LOVE 972
- Singapore;
- Broadcast area: Singapore Johor Bahru/Johor Bahru District (Malaysia) Batam/Batam Islands, Riau Islands (Indonesia)
- Frequency: 97.2 MHz

Programming
- Language: Mandarin
- Format: Adult contemporary (Mandopop) Infotainment

Ownership
- Owner: Mediacorp
- Sister stations: YES 933 CAPITAL 958

History
- First air date: 23 September 1994; 31 years ago

Links
- Webcast: melisten; TuneIn;
- Website: LOVE 972

= Love972 =

Love 972 (最愛頻道) is a Mandarin Chinese radio station in Singapore.

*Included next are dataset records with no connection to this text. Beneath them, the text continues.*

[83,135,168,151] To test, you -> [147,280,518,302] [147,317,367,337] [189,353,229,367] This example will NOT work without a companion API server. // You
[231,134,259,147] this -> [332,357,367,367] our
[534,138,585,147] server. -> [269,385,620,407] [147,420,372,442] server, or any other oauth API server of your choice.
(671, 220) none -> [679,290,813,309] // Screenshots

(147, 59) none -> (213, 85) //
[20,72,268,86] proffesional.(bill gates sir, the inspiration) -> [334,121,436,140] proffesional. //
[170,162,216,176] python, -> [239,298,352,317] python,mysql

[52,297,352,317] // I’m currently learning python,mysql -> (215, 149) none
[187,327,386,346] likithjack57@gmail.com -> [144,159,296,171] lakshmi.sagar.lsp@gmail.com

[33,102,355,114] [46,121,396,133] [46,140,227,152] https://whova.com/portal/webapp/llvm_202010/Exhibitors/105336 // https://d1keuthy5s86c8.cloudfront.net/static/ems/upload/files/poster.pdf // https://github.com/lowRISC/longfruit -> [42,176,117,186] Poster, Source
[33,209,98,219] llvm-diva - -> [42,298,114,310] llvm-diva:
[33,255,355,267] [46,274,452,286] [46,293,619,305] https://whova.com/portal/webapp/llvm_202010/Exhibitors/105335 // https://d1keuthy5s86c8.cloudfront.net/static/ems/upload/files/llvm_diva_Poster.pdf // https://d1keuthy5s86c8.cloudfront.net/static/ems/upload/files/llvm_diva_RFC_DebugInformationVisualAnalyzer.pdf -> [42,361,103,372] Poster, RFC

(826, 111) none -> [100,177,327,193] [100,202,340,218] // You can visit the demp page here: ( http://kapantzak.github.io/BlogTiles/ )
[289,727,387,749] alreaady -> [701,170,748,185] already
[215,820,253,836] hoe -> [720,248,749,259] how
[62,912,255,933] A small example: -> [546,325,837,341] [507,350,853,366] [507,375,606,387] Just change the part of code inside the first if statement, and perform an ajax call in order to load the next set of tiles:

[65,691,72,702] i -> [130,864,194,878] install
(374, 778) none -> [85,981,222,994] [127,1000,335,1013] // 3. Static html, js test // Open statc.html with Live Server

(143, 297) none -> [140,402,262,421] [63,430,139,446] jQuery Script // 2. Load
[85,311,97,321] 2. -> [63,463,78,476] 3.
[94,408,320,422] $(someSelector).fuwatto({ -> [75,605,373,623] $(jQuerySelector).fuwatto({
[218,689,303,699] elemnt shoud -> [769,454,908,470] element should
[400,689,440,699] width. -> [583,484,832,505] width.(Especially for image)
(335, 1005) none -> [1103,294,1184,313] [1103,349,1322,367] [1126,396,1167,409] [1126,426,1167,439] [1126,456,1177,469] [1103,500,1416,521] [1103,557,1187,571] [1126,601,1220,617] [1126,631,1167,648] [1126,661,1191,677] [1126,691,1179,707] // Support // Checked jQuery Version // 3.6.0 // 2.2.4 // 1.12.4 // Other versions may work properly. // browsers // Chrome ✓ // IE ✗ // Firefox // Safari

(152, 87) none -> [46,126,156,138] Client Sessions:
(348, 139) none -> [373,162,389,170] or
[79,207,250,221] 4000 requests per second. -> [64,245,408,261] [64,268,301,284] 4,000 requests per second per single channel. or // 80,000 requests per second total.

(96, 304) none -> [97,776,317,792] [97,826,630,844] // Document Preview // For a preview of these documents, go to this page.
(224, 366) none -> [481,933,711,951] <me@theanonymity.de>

Owned by the state-owned broadcaster Mediacorp, it primarily broadcasts an adult contemporary format focusing on Chinese pop music.

== History ==
The station was originally set to launch in October 1994. It was described as a Chinese equivalent to the English-language Class 95, and planned to target the increasing number of bilingual listeners, specifically workers between age 30 and 40 from the middle to higher income bracket. Test transmissions began in June 1994.

The station launched on 23 September 1994. Its Chinese name translates as "Best Loved Station". The station initially had five deejays coming from SBC and Rediffusion.